SPSS visualization - can SPSS data be visualized elsewhere?

Postby alimdar » Mon Dec 12, 2011 12:37 am

Hello,

I wonder if it is possible to take the data produced by SPSS and feed it into another visualization/graphic program, that produces better visualizations.
I do not know much about SPSS, but I do not like graphics so much. Any suggestions?

Alimdar
A.Priori
Posts: 1
Joined: Mon Apr 09, 2012 1:57 pm

Re: SPSS visualization - can SPSS data be visualized elsewhe

Postby A.Priori » Mon Apr 09, 2012 2:32 pm

I basically joined this forum to look for similar answers. I want to use some nice info graphics so I'm curious what others' opinions are about how to best do that.
Penguin_Knight
Posts: 473
Joined: Thu Apr 05, 2012 5:58 pm

Re: SPSS visualization - can SPSS data be visualized elsewhe

Postby Penguin_Knight » Mon Apr 09, 2012 6:31 pm

First don't dismiss SPSS so quickly yet. I'd suggest spending some times with the graph editor (by double clicking on the resultant chart) and mess around with what you can customize. With some proper alignment, color choice, and rescaling the ordinary SPSS graph can look very nice.

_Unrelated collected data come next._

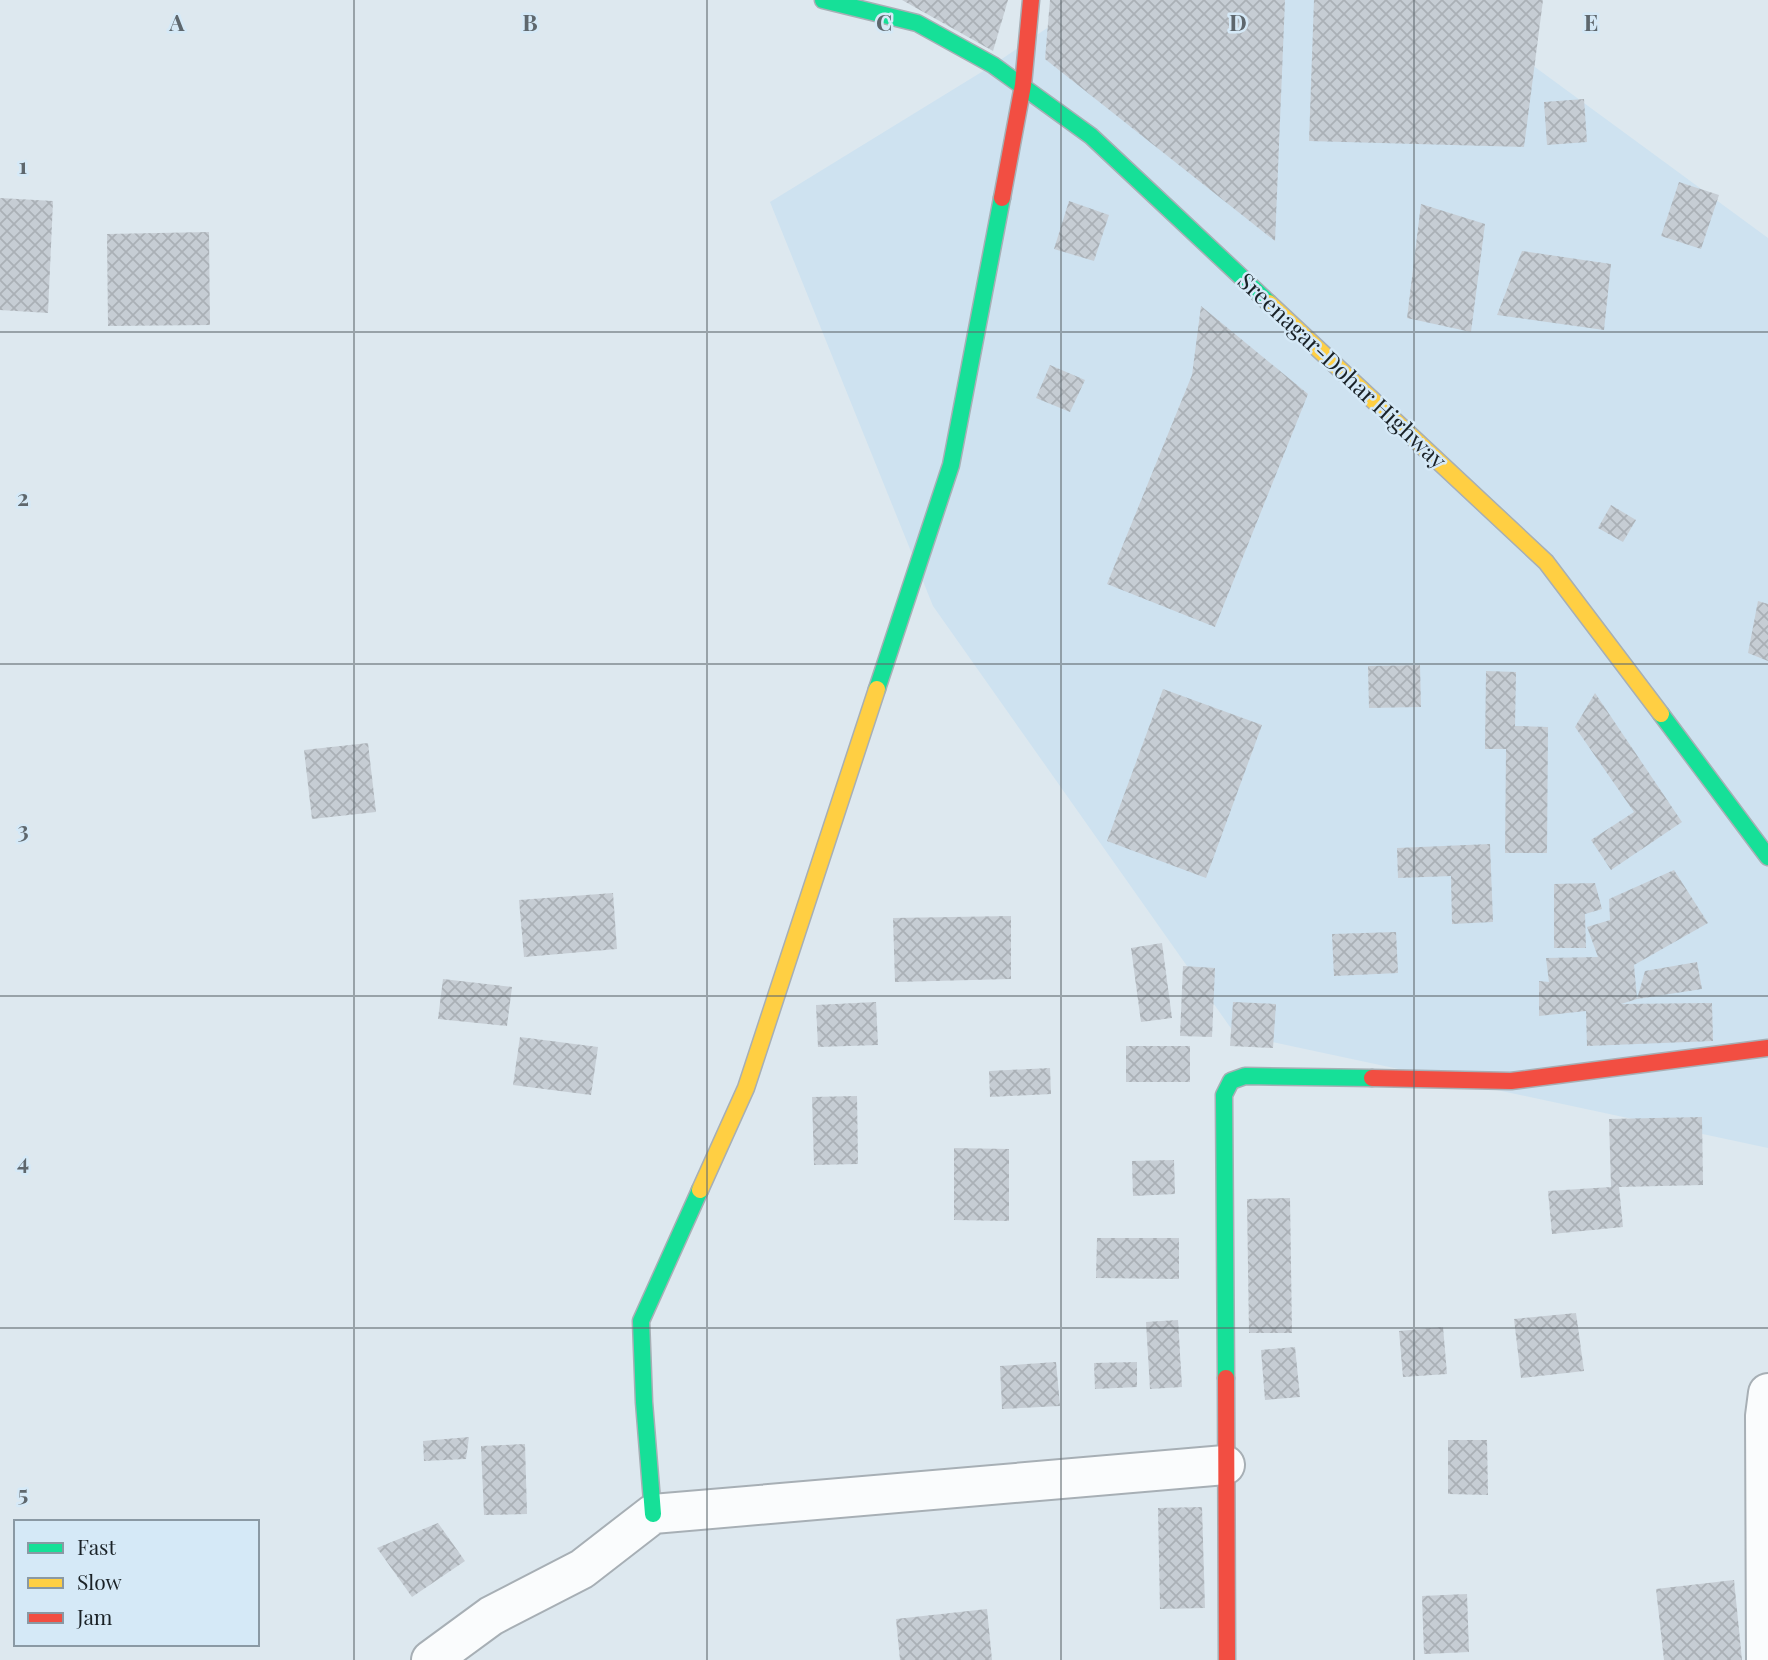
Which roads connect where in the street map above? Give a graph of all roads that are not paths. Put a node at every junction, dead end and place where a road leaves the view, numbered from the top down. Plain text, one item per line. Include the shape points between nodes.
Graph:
1 (823, 0) edge
2 (1031, 0) edge
3 (1023, 85) junction
4 (1768, 857) edge
5 (1768, 1048) edge
6 (1768, 1393) edge
7 (1225, 1465) junction
8 (653, 1514) junction
9 (431, 1660) edge
10 (1227, 1660) edge
11 (1766, 1660) edge

1 - 3 street, Sreenagar-Dohar Highway via 917,23
2 - 3 street
3 - 4 street, Sreenagar-Dohar Highway via 1091,136 1546,562
3 - 8 street via 951,465 746,1088 641,1321
5 - 7 street via 1511,1081 1245,1076 1231,1082 1224,1094
6 - 11 street
7 - 8 street
7 - 10 street
8 - 9 street via 582,1569 491,1616

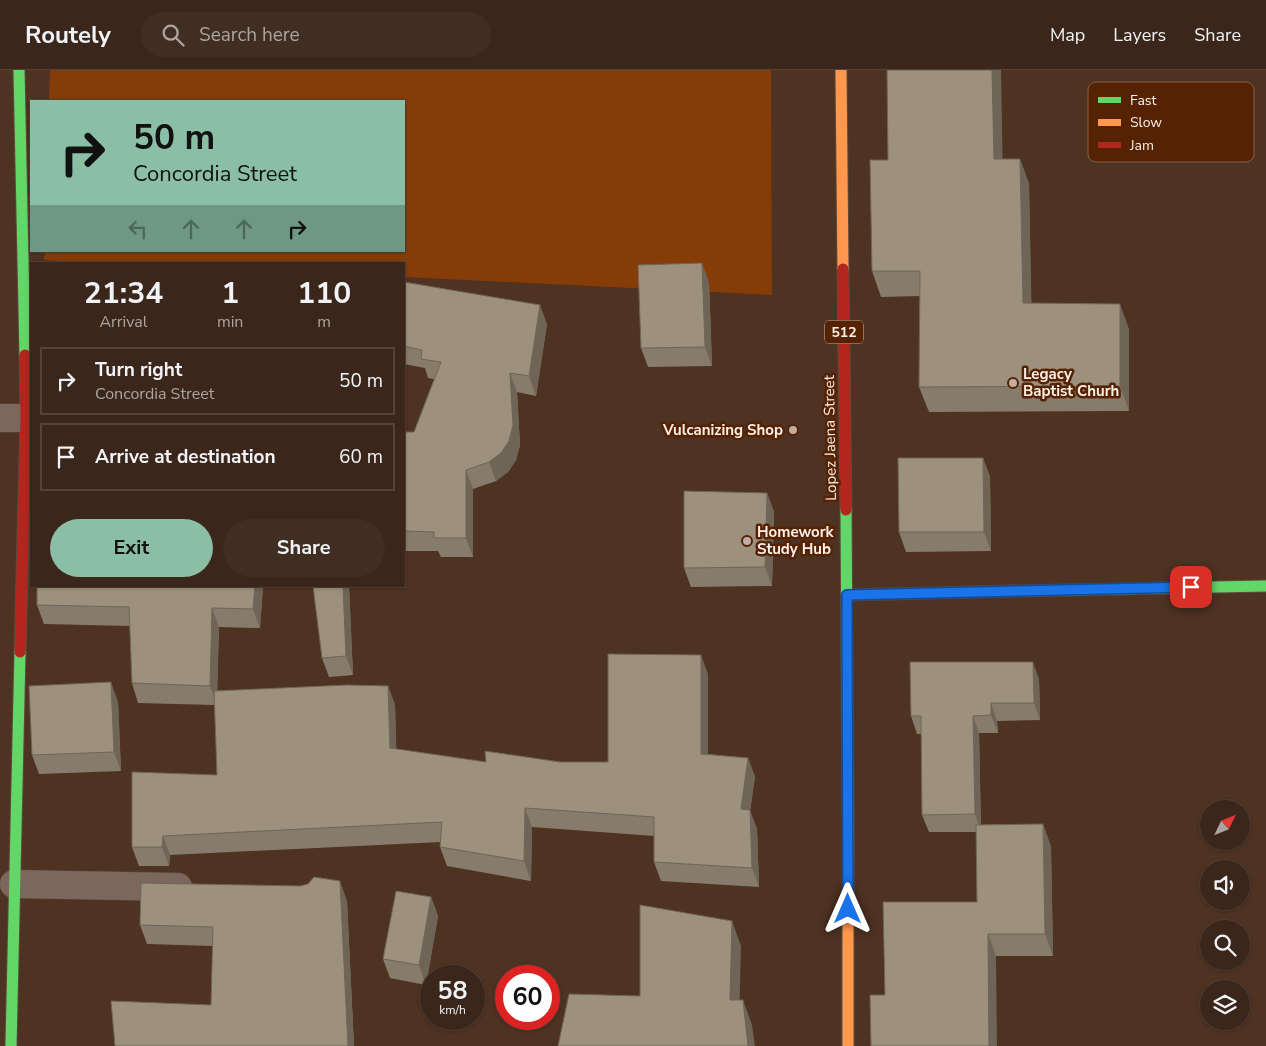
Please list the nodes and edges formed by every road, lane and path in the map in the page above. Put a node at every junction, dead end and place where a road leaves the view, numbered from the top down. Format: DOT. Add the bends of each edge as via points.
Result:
graph roads {
  1 [pos="19,70"];
  2 [pos="841,70"];
  3 [pos="13,418"];
  4 [pos="1266,586"];
  5 [pos="847,595"];
  6 [pos="14,884"];
  7 [pos="199,888"];
  8 [pos="11,1046"];
  9 [pos="848,1046"];
  1 -- 3 [label="street"];
  2 -- 5 [label="street, Lopez Jaena Street / 512"];
  3 -- 6 [label="street"];
  4 -- 5 [label="street"];
  5 -- 9 [label="street, Lopez Jaena Street / 512"];
  6 -- 7 [label="street"];
  6 -- 8 [label="street"];
}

For graphing, I will recommend R (http://www.r-project.org). You can import SPSS data into R with the "foreign" package (R calls all the add-ons "packages," which are freely available on the Internet) and carry out your graph making. Two major graph packages for R you should definitely check are:

Lattice (lmdvr.r-forge.r-project.org/figures/figures.html) and
ggplot2 (had.co.nz/ggplot2)

The links are their official gallery. And they both have an affiliated book published by Springer walking you through the functions.

Even without the packages, R itself has a very versatile graphing mechanism (addictedtor.free.fr/graphiques). Users can basically draw things down to the level of pixel. The drawback is that it's script-based, which mean it's another language to learn, but once you have designed a graph, you can save the syntax for future use. Users with programming background will also find this easy to pick up as well. R also has one of the most active online communities which can definitely help you with your question.

And do you know the best part? It's actually a statistical software! You may even analyze your data with it!

Note that all these software packages (R, SAS, SPSS, Stata) do not really produce the typical "info graphics," which I loosely refer to as a collection of textual and visual displays, often visually pleasing, to organize and show a coherent cluster of information. If you're thinking about something reasonably simple, then exporting the nice images and strategically lay them out on a big poster/presentation slide can usually do the trick. However, if you're thinking about something complicated as this (timeplots.com/potus/?a_aid=coolinfographics), then the best bet is a combination of a stat software and a graphic software like Adobe Illustrator.